Indicações Eventuais: 4ª SECÇÃO
Área Temática: .
Sumário: Actualmente, a lei fixa o momento até ao qual tem de ser requerido o apoio judiciário: na generalidade dos processos, até à primeira intervenção; no processo penal, até ao trânsito em julgado da sentença.
Reclamações:
Decisão Texto Integral: Recurso nº 106/10.8GTVRL.P1

Acordam, em conferência, no Tribunal da Relação do Porto,
I.
1. Por sentença, proferida e depositada em 2010/05/12, no processo sumário n.º 106/10.8GBTVRL, do 1.º Juízo do Tribunal Judicial de Vila Real, foi o arguido B…, com os demais sinais dos autos, condenado, pela prática de um crime de condução sem habilitação legal, p. e p. p. art.º 3.º, n.os 1 e 2, do Decreto-lei n.º 2/98, de 3 de Janeiro, na pena de 70 (setenta) dias de multa, à taxa diária de € 6,00 (seis euros), perfazendo a multa de € 420,00 (quatrocentos e vinte euros).

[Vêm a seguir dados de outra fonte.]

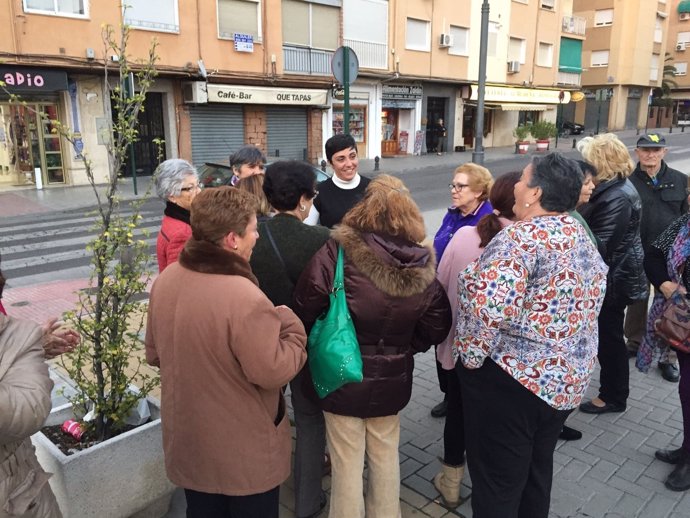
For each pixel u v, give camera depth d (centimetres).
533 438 235
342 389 236
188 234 314
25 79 1485
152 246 877
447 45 2608
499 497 231
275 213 277
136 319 532
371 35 2364
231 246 200
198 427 200
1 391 159
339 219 366
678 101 5284
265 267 249
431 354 493
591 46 4288
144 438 249
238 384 197
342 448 249
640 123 4584
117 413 260
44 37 1494
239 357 190
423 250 236
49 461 237
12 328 175
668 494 304
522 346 216
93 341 257
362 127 2456
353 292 228
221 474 202
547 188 212
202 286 194
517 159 2544
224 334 189
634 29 4131
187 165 319
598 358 390
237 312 188
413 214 236
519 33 3059
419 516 287
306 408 272
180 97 1856
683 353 310
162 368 207
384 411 241
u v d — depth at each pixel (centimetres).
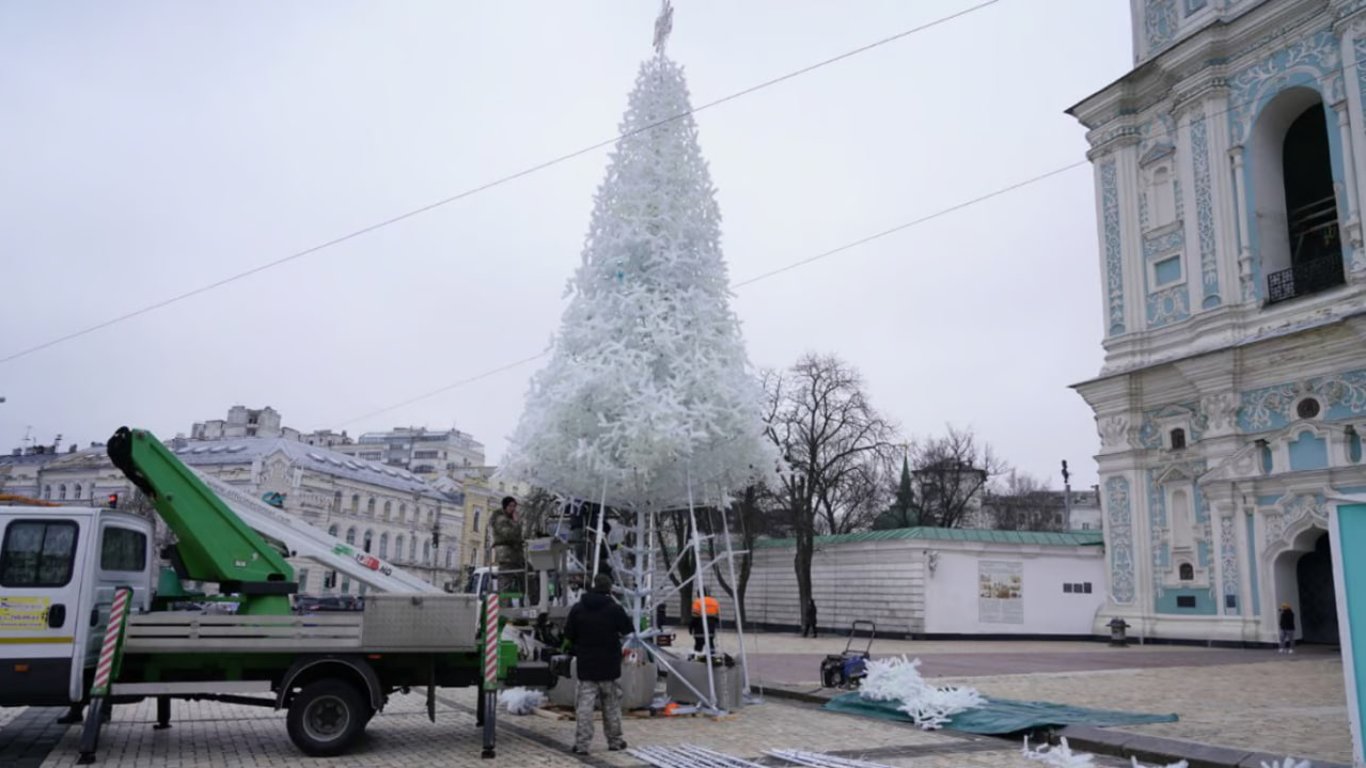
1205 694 1571
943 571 3819
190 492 1096
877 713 1327
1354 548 848
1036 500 8731
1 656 962
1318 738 1079
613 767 946
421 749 1038
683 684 1376
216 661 1006
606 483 1327
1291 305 3094
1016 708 1270
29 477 8831
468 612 1040
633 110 1446
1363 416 2836
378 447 12606
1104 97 3822
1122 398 3622
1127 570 3550
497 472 1435
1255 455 3112
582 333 1341
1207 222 3409
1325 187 3466
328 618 1012
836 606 4225
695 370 1333
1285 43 3231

1.1. Os factos correspondentes à prática do crime por que o arguido foi condenado datam de 2010/05/12, ou seja, do próprio dia da condenação.
2. Em 2010/05/14, o arguido requereu apoio judiciário (cfr. fls. 20).
3. E em 2010/05/20 o requerimento de apoio judiciário foi-lhe deferido, tendo-lhe sido conferido apoio judiciário na modalidade de dispensa de taxa de justiça e demais encargos com o processo e pagamento da compensação de defensor oficioso (cfr. fls. 22).
4. O documento certificativo do deferimento do pedido de concessão de apoio judiciário requerido pelo arguido, deu entrada no processo em 2010/05/21.
5. Em 2010/07/06 foi liquidada a multa penal em que o arguido foi condenado e emitidas guias para pagamento, que o mesmo pagou em 2010/07/30.
6. Em 2010/07/07, o Ministério Público (MP) lavrou nos autos a promoção que, na parte que ora interessa, infra se transcreve:
« Apoio judiciário – verifica-se que foi requerido após a leitura da sentença, razão pela qual somos de parecer que apenas relevaria para efeitos de recurso, razão pela qual s se promove que se liquidem as custas do processo.»
7. A douta promoção, douto despacho; e, assim, em 2010/09/08 foi proferido nos autos o despacho judicial que, também apenas na parte que ora interessa, se passa a transcrever:
« (…)
« Concordando com a promoção do M.P. considera-se irrelevante o apoio judiciário concedido ao arguido nesta fase dos autos, considerando que a decisão transitou em julgado.
« Liquide as custas como promovido.
« (…)»

8. Inconformado com esta decisão dela recorreu o destinatário da mesma, o arguido B….
Rematou a motivação de recurso que apresentou, com a formulação das seguintes conclusões:
«– O Arguido requereu em 14/05/2010 a concessão de Apoio Judiciário no âmbito do Processo Sumário n2 106/10.8GTVRL – 1.º Juízo tendo obtido deferimento da sua pretensão, no dia 20/05/2010, da qual deu conhecimento no Processo em 21/05/2010.
«– Precedendo promoção do M.º Público, foi proferido douto despacho em 08/09/2010 mandando liquidar as custas a cargo do Arguido.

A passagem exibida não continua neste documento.